### Butir Tugas 1
Tuliskan ulang sebagian teks bacaan tanpa perubahan apa pun. Mulailah pada kata-kata "Meskipun demikian, kehadiran" dan berhentilah setelah kata-kata "mencapai sekitar 15%.".
### Butir Tugas 2
Menurut teks bacaan, berapa besar pajak tahunan yang wajib dibayar oleh setiap pemilik anjing?
### Butir Tugas 3
Tentukan apakah setiap pernyataan berikut sesuai dengan teks bacaan. Jawab ya atau tidak, lalu kutip kata-kata dari teks yang menjadi dasar jawabanmu.
(a) Angka kasus rabies pada 1906–1915 menurun setelah vaksin hadir.
(b) Dari 5200 kasus rabies, 1,3% penderita di Jawa meninggal.
(c) Pemerintah kolonial membebankan seluruh biaya pengobatan rabies kepada penderita.

### Teks Bacaan
Sementara itu, pendistribusian vaksin juga cukup sulit karena wilayah yang luas dan kepulauan. Tidak semua penduduk dapat memperoleh perawatan intensif apabila menderita gejala rabies, mereka harus pergi ke kota-kota besar atau datang langsung ke Institut Pasteur, yang jelas membutuhkan biaya yang tidak sedikit. Untuk mengatasi masalah ini, pemerintah kolonial berusaha menggratiskan biaya pengobatan untuk rabies.
Kehadiran vaksin tidak bisa serta merta menekan jumlah kasus rabies. Angka kasus rabies 1906–1915, mengalami pertumbuhan yang stabil. Kondisi ini dapat dimaklumi, karena pangkal masalah yakni anjing kampung yang tidak terawat dengan baik belum dapat diatasi.
Meskipun demikian, kehadiran vaksin sangat berpengaruh dalam menekan tingkat kematian. Dari 5200 kasus rabies, hanya 1,3% di Jawa dan 3,1% luar Jawa yang meninggal. Tanpa kehadiran vaksin dan perawatan tersebut jumlah korban meninggal diperkirakaan dapat mencapai sekitar 15%.
Selain menggencarkan vaksinasi, pemerintah kolonial berupaya mencari solusi untuk menekan kasus anjing gila. Salah satunya dengan melakukan langkah preventif dengan mengeluarkan kebijakan pajak anjing. Lewat kebijakan itu, setiap pemilik anjing wajib membayar pajak tahunan sebesar f1 seperti yang termuat dalam Staatsblad 1906 No. 283. Di samping itu, anjing tersebut harus mengenakan medali di lehernya sebagai penanda anjing yang terawat.

### Kumpulan Data
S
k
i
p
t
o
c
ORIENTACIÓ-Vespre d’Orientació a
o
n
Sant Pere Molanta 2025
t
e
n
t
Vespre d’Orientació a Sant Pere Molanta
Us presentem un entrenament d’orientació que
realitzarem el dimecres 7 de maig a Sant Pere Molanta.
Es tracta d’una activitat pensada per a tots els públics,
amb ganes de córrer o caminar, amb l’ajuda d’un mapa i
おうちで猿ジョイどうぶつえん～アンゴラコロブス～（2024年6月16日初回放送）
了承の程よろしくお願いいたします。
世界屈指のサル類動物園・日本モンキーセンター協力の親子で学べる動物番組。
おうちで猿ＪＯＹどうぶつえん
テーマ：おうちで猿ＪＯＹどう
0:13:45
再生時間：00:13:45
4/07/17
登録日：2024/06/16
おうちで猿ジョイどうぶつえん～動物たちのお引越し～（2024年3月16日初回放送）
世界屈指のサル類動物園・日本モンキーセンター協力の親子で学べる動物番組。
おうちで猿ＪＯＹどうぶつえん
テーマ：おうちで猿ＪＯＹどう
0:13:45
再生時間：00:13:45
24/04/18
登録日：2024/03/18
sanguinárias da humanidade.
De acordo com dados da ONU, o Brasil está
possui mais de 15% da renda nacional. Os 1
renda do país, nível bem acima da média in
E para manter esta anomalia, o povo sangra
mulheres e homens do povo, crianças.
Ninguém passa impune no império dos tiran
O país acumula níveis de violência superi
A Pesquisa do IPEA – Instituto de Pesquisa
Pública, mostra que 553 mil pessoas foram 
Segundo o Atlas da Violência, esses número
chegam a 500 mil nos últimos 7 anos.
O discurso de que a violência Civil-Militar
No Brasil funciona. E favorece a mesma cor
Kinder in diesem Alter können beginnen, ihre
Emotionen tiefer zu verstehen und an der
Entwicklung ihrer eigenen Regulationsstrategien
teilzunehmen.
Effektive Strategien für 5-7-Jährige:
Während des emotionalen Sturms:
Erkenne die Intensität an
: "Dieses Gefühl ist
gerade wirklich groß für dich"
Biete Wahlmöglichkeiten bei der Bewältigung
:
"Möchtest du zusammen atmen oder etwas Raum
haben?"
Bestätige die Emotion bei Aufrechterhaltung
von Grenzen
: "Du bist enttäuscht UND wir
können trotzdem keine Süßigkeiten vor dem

### Kolom Jawaban 1
Meskipun demikian, kehadiran vaksin sangat berpengaruh dalam menekan tingkat kematian. Dari 5200 kasus rabies, hanya 1,3% di Jawa dan 3,1% luar Jawa yang meninggal. Tanpa kehadiran vaksin dan perawatan tersebut jumlah korban meninggal diperkirakaan dapat mencapai sekitar 15%.

### Kolom Jawaban 2
Setiap pemilik anjing wajib membayar pajak tahunan sebesar f1.

### Kolom Jawaban 3
(a) Tidak: "Angka kasus rabies 1906–1915, mengalami pertumbuhan yang stabil."
(b) Ya: "Dari 5200 kasus rabies, hanya 1,3% di Jawa dan 3,1% luar Jawa yang meninggal."
(c) Tidak: "pemerintah kolonial berusaha menggratiskan biaya pengobatan untuk rabies."